Hinshi no Essayist

de

Selon de nombreuses sources, Shiriagari Kotobuki est un auteur comique. On prendra pour témoin sa série la plus en vue, Mayonaka no YajiKita (adaptée au grand écran en Avril 2005), parodie d’un film de 1958[1] qui va suivre deux homosexuels durant un pélerinage surréaliste au temple d’Ise. Autre exemple, sa collaboration avec Sony en 1999, qui l’amène à créer quatre mini-jeux vidéo ouvertement idiots comme Gas, dont le personnage principal voyage dans le temps au gré de ses flatulences.
Je dois avouer que j’ignorais tout cela lorsque j’ai découvert Hinshi no Essayist dans les étagères d’une librairie Japonaise. C’est d’abord la particularité de l’objet qui m’avait attiré : reliure de toile, couverture en carton épais gravé, jaquette en rhodoïd imprimé … sans aucun doute, il s’agit là d’un ouvrage à part, d’une édition unique et remarquable. Mais le contenu est tout aussi surprenant, que ce soit dans le dessin ou le propos.
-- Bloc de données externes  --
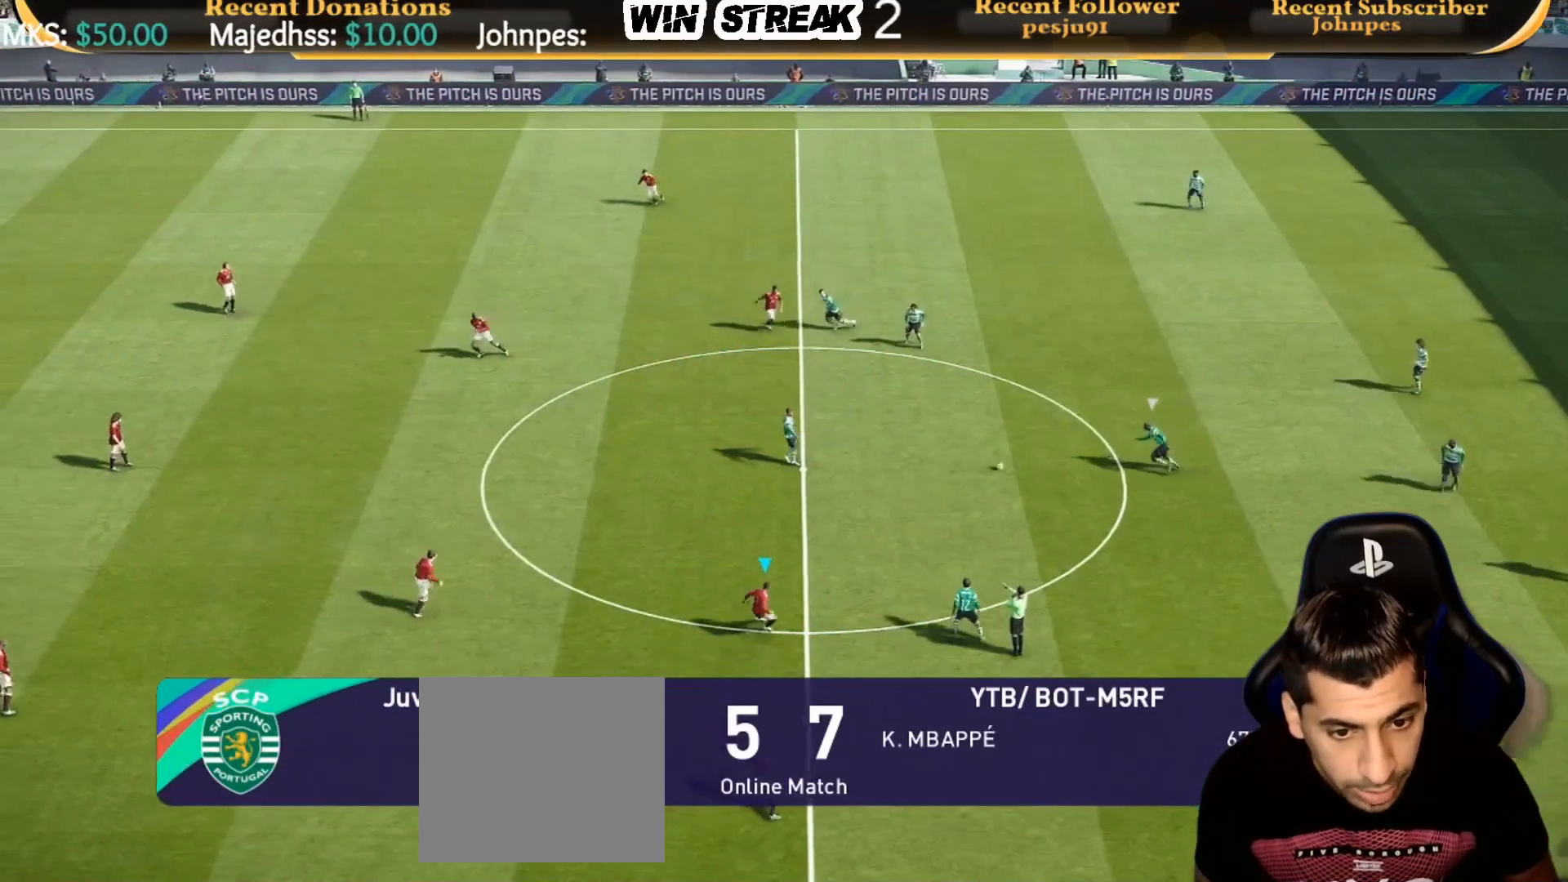
{"buttons": ["SQUARE", "R1"], "left_stick": "down-left", "right_stick": "center", "events": [[183, "L1", "down"], [200, "left_stick", "down-left"], [300, "L1", "up"]]}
Comme le titre l’indique, Hinshi no Essayist («L’essayiste aux portes de la mort») tourne autour de préoccupations morbides, au fil d’histoires racontées par un narrateur hospitalisé et grâvement malade. Présentant une galerie de personnages dans l’antichambre de la mort, le ton oscille entre les anecdotes poignantes et les fables au parfum d’onirique, le tout parsemé des interludes nonsensesques et grinçants des «Shintai no Toki» («La minute des cadavres»).
Avec Memento Mori en leitmotiv («Souviens-toi que tu es mortel»), Shiriagari Kotobuki s’intéresse aux préoccupations humaines au seuil du dernier grand voyage, des regrets du souvenir aux passions inassouvies, pour s’achever bien souvent sur ce seul souhait : vivre, encore un peu. Certains planifient leurs derniers moments, d’autres tentent de rationaliser en cherchant les «graines de mort», d’autres encore vont chercher dans leurs rêves les indices de leur fin prochaine. Et, en pièce centrale de ce récit, le visage décharné du narrateur, aux allures de squelette ambulant s’accrochant encore à la vie.
Le trait est à la fois fragile et spontané, donnant l’impression de dessins au stylo jetés sur la feuille par un auteur dilettante qui n’aurait pas d’envie particulière de faire du «joli» et du «bien léché». Décors à peine esquissés, économie de moyens à chaque case, et pourtant l’on ne peut que rester impressionné par ce talent qui sait s’attarder sur un regard, saisir à merveille une expression, capturer la pureté d’un instant de grâce.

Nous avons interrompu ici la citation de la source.